I'm assuming that you mean custom made plastisol transfers, If so, there will be no residue. Only the design will adhere to the garment.


----------



## Rodney (Nov 3, 2004)

tshirtnewb said:


> are they like like regular heatpress/jpss and have excess white paper or need cutouts?


No, they aren't like JPSS that have that filmy feeling after you press and you don't need to trim around them.

Another _big_ difference between plastisol transfers and inkjet or laser transfer papers like JPSS is that you don't print plastisol transfers at home with your desktop printer. They are printed by a professional screen printed and shipped to you on sheets ready to press.

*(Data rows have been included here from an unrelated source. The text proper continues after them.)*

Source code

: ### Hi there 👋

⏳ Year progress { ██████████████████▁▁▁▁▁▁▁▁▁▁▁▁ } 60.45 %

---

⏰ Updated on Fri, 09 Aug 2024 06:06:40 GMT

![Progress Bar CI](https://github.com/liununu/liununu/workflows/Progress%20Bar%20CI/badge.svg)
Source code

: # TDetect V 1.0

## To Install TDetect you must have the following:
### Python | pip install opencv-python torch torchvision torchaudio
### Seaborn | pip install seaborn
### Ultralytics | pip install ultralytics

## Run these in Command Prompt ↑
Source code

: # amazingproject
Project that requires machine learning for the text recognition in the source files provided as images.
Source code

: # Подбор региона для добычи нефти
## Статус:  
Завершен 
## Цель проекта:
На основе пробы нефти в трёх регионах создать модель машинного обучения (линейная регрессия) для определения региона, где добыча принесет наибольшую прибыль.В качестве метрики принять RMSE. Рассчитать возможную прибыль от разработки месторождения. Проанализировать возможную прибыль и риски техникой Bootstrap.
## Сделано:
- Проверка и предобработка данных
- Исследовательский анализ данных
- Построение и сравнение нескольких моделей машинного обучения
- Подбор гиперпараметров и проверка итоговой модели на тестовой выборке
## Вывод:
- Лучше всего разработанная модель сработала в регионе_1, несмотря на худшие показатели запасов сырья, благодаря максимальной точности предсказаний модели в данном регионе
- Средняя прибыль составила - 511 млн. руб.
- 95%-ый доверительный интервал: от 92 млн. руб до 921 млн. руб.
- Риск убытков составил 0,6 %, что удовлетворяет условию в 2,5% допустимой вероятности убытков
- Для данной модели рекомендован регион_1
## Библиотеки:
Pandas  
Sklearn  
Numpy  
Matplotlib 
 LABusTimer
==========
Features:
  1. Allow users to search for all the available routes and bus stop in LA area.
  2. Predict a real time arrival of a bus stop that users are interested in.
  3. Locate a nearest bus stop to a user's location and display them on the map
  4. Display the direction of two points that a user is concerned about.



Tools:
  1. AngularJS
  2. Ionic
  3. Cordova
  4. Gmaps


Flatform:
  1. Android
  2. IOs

More info here: http://www.t-shirtforums.com/t-shirt-crossover-diary-heat-press-newbie/t13204.html


----------



## tshirtnewb (Oct 1, 2008)

ok so another question is do they work on BLACKS/DARK shirts? does this mean my shirt after being printed is considered someone "screen printed"?


----------



## proworlded (Oct 3, 2006)

tshirtnewb said:


> ok so another question is do they work on BLACKS/DARK shirts? does this mean my shirt after being printed is considered someone "screen printed"?


Not really. The shirt will not be printed using a direct screen printing method. You would be using a heat applied screen printed graphic. The result is somewhat similar but not exactly the same. You could probably look at it by using an example of a spread on a piece of toast. Butter and Promise look the same and taste similar, but are not the same.


----------



## wormil (Jan 7, 2008)

proworlded said:


> Butter and Promise look the same and taste similar, but are not the same.


Sorry this is a terrible analogy as it implies two different products. Plastisol transfers and plastisol screenprinting both use basically the same product - plastisol ink. What is different is the delivery method. Having been a screenprinter and also screenprinted transfers, I don't really differentiate between the two. Both have the potential to be done incorrectly although each have their strengths and weaknesses.


----------